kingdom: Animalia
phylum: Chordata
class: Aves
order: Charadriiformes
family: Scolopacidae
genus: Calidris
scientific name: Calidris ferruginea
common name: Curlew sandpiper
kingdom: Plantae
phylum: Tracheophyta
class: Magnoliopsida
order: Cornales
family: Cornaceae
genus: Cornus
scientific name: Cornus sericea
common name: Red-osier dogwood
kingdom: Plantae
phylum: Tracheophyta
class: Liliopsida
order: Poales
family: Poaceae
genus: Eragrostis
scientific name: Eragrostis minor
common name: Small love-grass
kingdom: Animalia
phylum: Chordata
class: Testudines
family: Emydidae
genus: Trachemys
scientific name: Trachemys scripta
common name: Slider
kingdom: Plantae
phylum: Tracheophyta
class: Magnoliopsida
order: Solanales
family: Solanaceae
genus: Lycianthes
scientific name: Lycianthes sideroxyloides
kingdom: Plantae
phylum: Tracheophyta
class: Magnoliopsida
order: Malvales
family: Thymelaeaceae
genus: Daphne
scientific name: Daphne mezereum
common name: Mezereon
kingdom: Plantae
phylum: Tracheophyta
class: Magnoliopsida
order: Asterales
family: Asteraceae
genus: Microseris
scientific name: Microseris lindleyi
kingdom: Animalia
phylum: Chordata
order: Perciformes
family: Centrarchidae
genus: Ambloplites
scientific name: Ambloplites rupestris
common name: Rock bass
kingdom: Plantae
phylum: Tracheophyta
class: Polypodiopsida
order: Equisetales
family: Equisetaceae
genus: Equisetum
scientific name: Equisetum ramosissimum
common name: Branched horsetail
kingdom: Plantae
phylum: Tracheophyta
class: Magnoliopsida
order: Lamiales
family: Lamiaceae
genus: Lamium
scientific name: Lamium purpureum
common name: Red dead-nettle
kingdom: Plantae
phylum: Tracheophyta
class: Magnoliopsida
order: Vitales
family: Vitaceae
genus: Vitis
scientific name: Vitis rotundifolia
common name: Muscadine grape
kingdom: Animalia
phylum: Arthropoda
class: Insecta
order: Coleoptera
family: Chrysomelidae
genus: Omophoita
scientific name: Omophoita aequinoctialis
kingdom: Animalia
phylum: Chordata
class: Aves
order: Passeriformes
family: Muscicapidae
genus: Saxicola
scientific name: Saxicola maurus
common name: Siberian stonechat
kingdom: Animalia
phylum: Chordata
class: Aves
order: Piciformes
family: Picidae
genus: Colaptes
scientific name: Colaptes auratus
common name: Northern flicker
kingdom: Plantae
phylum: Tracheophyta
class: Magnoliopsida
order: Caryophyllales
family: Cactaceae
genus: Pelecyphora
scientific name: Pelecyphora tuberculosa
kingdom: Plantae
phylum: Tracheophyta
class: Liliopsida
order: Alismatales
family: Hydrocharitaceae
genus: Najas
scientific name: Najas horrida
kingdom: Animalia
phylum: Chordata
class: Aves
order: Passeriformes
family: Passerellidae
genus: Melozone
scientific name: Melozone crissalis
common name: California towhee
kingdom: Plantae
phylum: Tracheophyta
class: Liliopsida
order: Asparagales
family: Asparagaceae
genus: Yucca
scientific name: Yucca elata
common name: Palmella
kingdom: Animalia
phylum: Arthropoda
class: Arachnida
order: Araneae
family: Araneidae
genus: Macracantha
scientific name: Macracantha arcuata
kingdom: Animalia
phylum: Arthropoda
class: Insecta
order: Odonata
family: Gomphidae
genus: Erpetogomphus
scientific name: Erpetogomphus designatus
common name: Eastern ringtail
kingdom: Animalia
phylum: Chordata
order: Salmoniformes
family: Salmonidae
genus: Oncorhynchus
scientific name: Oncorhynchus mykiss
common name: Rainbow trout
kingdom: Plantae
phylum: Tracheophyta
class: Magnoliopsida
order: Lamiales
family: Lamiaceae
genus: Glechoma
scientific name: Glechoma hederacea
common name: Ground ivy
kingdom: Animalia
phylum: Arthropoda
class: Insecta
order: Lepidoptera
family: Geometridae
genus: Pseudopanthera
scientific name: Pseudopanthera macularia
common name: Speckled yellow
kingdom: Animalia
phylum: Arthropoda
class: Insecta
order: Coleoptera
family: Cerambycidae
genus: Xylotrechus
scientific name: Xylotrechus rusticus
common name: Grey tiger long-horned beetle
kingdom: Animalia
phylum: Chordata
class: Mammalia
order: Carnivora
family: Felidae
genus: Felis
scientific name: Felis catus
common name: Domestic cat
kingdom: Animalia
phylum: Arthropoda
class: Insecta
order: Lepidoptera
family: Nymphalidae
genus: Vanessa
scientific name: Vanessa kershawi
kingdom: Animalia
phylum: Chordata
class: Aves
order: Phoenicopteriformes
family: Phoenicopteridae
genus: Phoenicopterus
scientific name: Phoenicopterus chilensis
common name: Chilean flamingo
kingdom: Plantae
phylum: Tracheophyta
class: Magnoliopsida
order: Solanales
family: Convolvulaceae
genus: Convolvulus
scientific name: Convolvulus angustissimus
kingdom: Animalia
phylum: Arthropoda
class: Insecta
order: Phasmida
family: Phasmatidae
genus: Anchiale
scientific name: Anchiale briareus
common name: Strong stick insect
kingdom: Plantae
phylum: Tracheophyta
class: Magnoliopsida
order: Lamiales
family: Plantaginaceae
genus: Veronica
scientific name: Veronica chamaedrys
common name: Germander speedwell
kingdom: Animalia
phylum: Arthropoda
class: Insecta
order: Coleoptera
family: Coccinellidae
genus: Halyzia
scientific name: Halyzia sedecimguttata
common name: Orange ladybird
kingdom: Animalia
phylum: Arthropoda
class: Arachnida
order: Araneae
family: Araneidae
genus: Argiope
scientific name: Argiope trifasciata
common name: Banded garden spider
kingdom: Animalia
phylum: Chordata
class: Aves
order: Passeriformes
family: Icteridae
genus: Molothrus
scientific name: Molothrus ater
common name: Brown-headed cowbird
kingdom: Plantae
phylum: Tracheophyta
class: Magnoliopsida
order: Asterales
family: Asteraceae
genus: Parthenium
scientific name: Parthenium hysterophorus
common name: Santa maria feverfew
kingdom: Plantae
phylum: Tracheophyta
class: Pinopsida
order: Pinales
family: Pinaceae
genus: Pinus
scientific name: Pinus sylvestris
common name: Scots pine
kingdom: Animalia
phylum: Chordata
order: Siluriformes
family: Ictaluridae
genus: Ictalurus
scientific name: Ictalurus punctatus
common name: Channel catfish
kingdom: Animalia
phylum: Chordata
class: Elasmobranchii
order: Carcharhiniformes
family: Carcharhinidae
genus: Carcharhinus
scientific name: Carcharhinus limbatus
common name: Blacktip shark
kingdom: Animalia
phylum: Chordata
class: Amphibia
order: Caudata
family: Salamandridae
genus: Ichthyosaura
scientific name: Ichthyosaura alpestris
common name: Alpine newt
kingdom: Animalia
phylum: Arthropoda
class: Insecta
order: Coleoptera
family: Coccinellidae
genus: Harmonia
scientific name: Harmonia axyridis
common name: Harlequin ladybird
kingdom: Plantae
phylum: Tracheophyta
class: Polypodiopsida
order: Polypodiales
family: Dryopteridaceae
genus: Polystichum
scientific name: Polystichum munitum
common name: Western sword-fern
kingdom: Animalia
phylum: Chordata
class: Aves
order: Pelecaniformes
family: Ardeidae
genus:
+ + + +
:: Short task ::
Write out every line of the data above word for word, in the same order.

:: Finished answer ::
kingdom: Animalia
phylum: Chordata
class: Aves
order: Charadriiformes
family: Scolopacidae
genus: Calidris
scientific name: Calidris ferruginea
common name: Curlew sandpiper
kingdom: Plantae
phylum: Tracheophyta
class: Magnoliopsida
order: Cornales
family: Cornaceae
genus: Cornus
scientific name: Cornus sericea
common name: Red-osier dogwood
kingdom: Plantae
phylum: Tracheophyta
class: Liliopsida
order: Poales
family: Poaceae
genus: Eragrostis
scientific name: Eragrostis minor
common name: Small love-grass
kingdom: Animalia
phylum: Chordata
class: Testudines
family: Emydidae
genus: Trachemys
scientific name: Trachemys scripta
common name: Slider
kingdom: Plantae
phylum: Tracheophyta
class: Magnoliopsida
order: Solanales
family: Solanaceae
genus: Lycianthes
scientific name: Lycianthes sideroxyloides
kingdom: Plantae
phylum: Tracheophyta
class: Magnoliopsida
order: Malvales
family: Thymelaeaceae
genus: Daphne
scientific name: Daphne mezereum
common name: Mezereon
kingdom: Plantae
phylum: Tracheophyta
class: Magnoliopsida
order: Asterales
family: Asteraceae
genus: Microseris
scientific name: Microseris lindleyi
kingdom: Animalia
phylum: Chordata
order: Perciformes
family: Centrarchidae
genus: Ambloplites
scientific name: Ambloplites rupestris
common name: Rock bass
kingdom: Plantae
phylum: Tracheophyta
class: Polypodiopsida
order: Equisetales
family: Equisetaceae
genus: Equisetum
scientific name: Equisetum ramosissimum
common name: Branched horsetail
kingdom: Plantae
phylum: Tracheophyta
class: Magnoliopsida
order: Lamiales
family: Lamiaceae
genus: Lamium
scientific name: Lamium purpureum
common name: Red dead-nettle
kingdom: Plantae
phylum: Tracheophyta
class: Magnoliopsida
order: Vitales
family: Vitaceae
genus: Vitis
scientific name: Vitis rotundifolia
common name: Muscadine grape
kingdom: Animalia
phylum: Arthropoda
class: Insecta
order: Coleoptera
family: Chrysomelidae
genus: Omophoita
scientific name: Omophoita aequinoctialis
kingdom: Animalia
phylum: Chordata
class: Aves
order: Passeriformes
family: Muscicapidae
genus: Saxicola
scientific name: Saxicola maurus
common name: Siberian stonechat
kingdom: Animalia
phylum: Chordata
class: Aves
order: Piciformes
family: Picidae
genus: Colaptes
scientific name: Colaptes auratus
common name: Northern flicker
kingdom: Plantae
phylum: Tracheophyta
class: Magnoliopsida
order: Caryophyllales
family: Cactaceae
genus: Pelecyphora
scientific name: Pelecyphora tuberculosa
kingdom: Plantae
phylum: Tracheophyta
class: Liliopsida
order: Alismatales
family: Hydrocharitaceae
genus: Najas
scientific name: Najas horrida
kingdom: Animalia
phylum: Chordata
class: Aves
order: Passeriformes
family: Passerellidae
genus: Melozone
scientific name: Melozone crissalis
common name: California towhee
kingdom: Plantae
phylum: Tracheophyta
class: Liliopsida
order: Asparagales
family: Asparagaceae
genus: Yucca
scientific name: Yucca elata
common name: Palmella
kingdom: Animalia
phylum: Arthropoda
class: Arachnida
order: Araneae
family: Araneidae
genus: Macracantha
scientific name: Macracantha arcuata
kingdom: Animalia
phylum: Arthropoda
class: Insecta
order: Odonata
family: Gomphidae
genus: Erpetogomphus
scientific name: Erpetogomphus designatus
common name: Eastern ringtail
kingdom: Animalia
phylum: Chordata
order: Salmoniformes
family: Salmonidae
genus: Oncorhynchus
scientific name: Oncorhynchus mykiss
common name: Rainbow trout
kingdom: Plantae
phylum: Tracheophyta
class: Magnoliopsida
order: Lamiales
family: Lamiaceae
genus: Glechoma
scientific name: Glechoma hederacea
common name: Ground ivy
kingdom: Animalia
phylum: Arthropoda
class: Insecta
order: Lepidoptera
family: Geometridae
genus: Pseudopanthera
scientific name: Pseudopanthera macularia
common name: Speckled yellow
kingdom: Animalia
phylum: Arthropoda
class: Insecta
order: Coleoptera
family: Cerambycidae
genus: Xylotrechus
scientific name: Xylotrechus rusticus
common name: Grey tiger long-horned beetle
kingdom: Animalia
phylum: Chordata
class: Mammalia
order: Carnivora
family: Felidae
genus: Felis
scientific name: Felis catus
common name: Domestic cat
kingdom: Animalia
phylum: Arthropoda
class: Insecta
order: Lepidoptera
family: Nymphalidae
genus: Vanessa
scientific name: Vanessa kershawi
kingdom: Animalia
phylum: Chordata
class: Aves
order: Phoenicopteriformes
family: Phoenicopteridae
genus: Phoenicopterus
scientific name: Phoenicopterus chilensis
common name: Chilean flamingo
kingdom: Plantae
phylum: Tracheophyta
class: Magnoliopsida
order: Solanales
family: Convolvulaceae
genus: Convolvulus
scientific name: Convolvulus angustissimus
kingdom: Animalia
phylum: Arthropoda
class: Insecta
order: Phasmida
family: Phasmatidae
genus: Anchiale
scientific name: Anchiale briareus
common name: Strong stick insect
kingdom: Plantae
phylum: Tracheophyta
class: Magnoliopsida
order: Lamiales
family: Plantaginaceae
genus: Veronica
scientific name: Veronica chamaedrys
common name: Germander speedwell
kingdom: Animalia
phylum: Arthropoda
class: Insecta
order: Coleoptera
family: Coccinellidae
genus: Halyzia
scientific name: Halyzia sedecimguttata
common name: Orange ladybird
kingdom: Animalia
phylum: Arthropoda
class: Arachnida
order: Araneae
family: Araneidae
genus: Argiope
scientific name: Argiope trifasciata
common name: Banded garden spider
kingdom: Animalia
phylum: Chordata
class: Aves
order: Passeriformes
family: Icteridae
genus: Molothrus
scientific name: Molothrus ater
common name: Brown-headed cowbird
kingdom: Plantae
phylum: Tracheophyta
class: Magnoliopsida
order: Asterales
family: Asteraceae
genus: Parthenium
scientific name: Parthenium hysterophorus
common name: Santa maria feverfew
kingdom: Plantae
phylum: Tracheophyta
class: Pinopsida
order: Pinales
family: Pinaceae
genus: Pinus
scientific name: Pinus sylvestris
common name: Scots pine
kingdom: Animalia
phylum: Chordata
order: Siluriformes
family: Ictaluridae
genus: Ictalurus
scientific name: Ictalurus punctatus
common name: Channel catfish
kingdom: Animalia
phylum: Chordata
class: Elasmobranchii
order: Carcharhiniformes
family: Carcharhinidae
genus: Carcharhinus
scientific name: Carcharhinus limbatus
common name: Blacktip shark
kingdom: Animalia
phylum: Chordata
class: Amphibia
order: Caudata
family: Salamandridae
genus: Ichthyosaura
scientific name: Ichthyosaura alpestris
common name: Alpine newt
kingdom: Animalia
phylum: Arthropoda
class: Insecta
order: Coleoptera
family: Coccinellidae
genus: Harmonia
scientific name: Harmonia axyridis
common name: Harlequin ladybird
kingdom: Plantae
phylum: Tracheophyta
class: Polypodiopsida
order: Polypodiales
family: Dryopteridaceae
genus: Polystichum
scientific name: Polystichum munitum
common name: Western sword-fern
kingdom: Animalia
phylum: Chordata
class: Aves
order: Pelecaniformes
family: Ardeidae
genus:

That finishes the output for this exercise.